## DATA LISTING
================================

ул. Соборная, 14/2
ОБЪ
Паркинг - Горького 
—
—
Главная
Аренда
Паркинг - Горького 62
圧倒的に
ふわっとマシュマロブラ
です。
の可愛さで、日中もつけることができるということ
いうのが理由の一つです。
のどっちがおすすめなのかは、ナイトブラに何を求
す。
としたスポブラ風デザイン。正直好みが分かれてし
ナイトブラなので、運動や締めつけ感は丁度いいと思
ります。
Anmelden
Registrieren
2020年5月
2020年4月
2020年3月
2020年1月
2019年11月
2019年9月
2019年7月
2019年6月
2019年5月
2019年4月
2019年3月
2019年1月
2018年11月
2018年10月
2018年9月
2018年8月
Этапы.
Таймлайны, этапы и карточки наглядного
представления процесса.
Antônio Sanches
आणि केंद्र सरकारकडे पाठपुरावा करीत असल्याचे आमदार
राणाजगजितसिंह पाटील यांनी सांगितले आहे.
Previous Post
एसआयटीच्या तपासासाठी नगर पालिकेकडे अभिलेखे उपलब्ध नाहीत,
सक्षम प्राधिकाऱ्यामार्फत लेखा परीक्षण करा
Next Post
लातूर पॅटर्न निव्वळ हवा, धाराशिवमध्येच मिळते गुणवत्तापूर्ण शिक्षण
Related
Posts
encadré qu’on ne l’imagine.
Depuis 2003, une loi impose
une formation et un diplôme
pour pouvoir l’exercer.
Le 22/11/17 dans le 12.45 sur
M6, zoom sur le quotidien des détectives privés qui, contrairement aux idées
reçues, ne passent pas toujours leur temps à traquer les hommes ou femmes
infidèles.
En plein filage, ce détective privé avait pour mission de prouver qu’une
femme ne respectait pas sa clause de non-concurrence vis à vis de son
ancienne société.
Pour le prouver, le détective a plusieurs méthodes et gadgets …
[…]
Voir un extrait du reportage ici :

================================

## PROBLEM STATEMENT
Report back each line of the entries that holds the string "prouver".

## RESPONSE TO THIS TASK
En plein filage, ce détective privé avait pour mission de prouver qu’une
Pour le prouver, le détective a plusieurs méthodes et gadgets …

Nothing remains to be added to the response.